While benchmarking code involving std::optional<double>
, I noticed that the code MSVC generates runs at roughly half the speed compared to the one produced by clang or gcc. After spending some time reducing the code, I noticed that MSVC apparently has issues generating code for std::optional::operator=
. Using std::optional::emplace()
does not exhibit the slow down.
The following function
void test_assign(std::optional<double> & f){
f = std::optional{42.0};
}
produces
sub rsp, 24
vmovsd xmm0, QWORD PTR __real@4045000000000000
mov BYTE PTR $T1[rsp+8], 1
vmovups xmm1, XMMWORD PTR $T1[rsp]
vmovsd xmm1, xmm1, xmm0
vmovups XMMWORD PTR [rcx], xmm1
add rsp, 24
ret 0
Notice the unaligned mov operations.

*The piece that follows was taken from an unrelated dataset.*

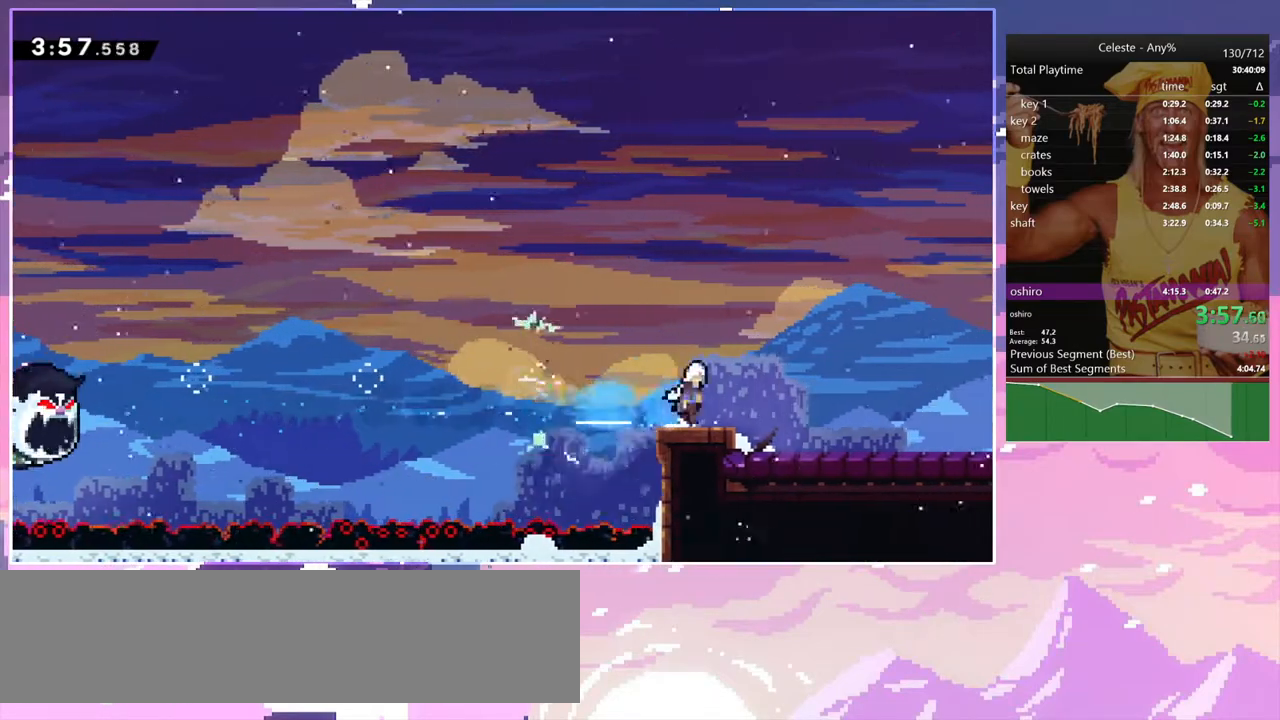
{"keys": ["down", "right"], "events": [[33, "jump", "down"], [83, "skip", "up"], [133, "dash", "down"], [133, "down", "down"], [133, "jump", "up"], [367, "jump", "down"], [417, "dash", "up"], [450, "jump", "up"]]}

On the contrary, the function
void test_emplace(std::optional<double> & f){
f.emplace(42.0);
}
compiles to
mov rax, 4631107791820423168 ; 4045000000000000H
mov BYTE PTR [rcx+8], 1
mov QWORD PTR [rcx], rax
ret 0
This version is much simpler and faster.
These were generated using MSVC 19.32 with /O2 /std:c++17 /DNDEBUG /arch:AVX
.
clang 14 with -O3 -std=c++17 -DNDEBUG -mavx
produces
movabs rax, 4631107791820423168
mov qword ptr [rdi], rax
mov byte ptr [rdi + 8], 1
ret
in both cases.
Replacing std::optional<double>
with
struct MyOptional {
double d;
bool hasValue; // Required to reproduce the problem
MyOptional(double v) {
d = v;
}
void emplace(double v){
d = v;
}
};
exhibits the same issue. Apparently MSVC has some troubles with the additional bool
member.
See godbolt for a live example.
Why is MSVC producing these unaligned moves? I.e. the question is not why they are unaligned rather than aligned (which wouldn't improve things according to this post). But why does MSVC produce a considerably more expensive set of instructions in the assignment case? Is this simply a bug (or missed optimization opportunity) by MSVC? Or am I missing something?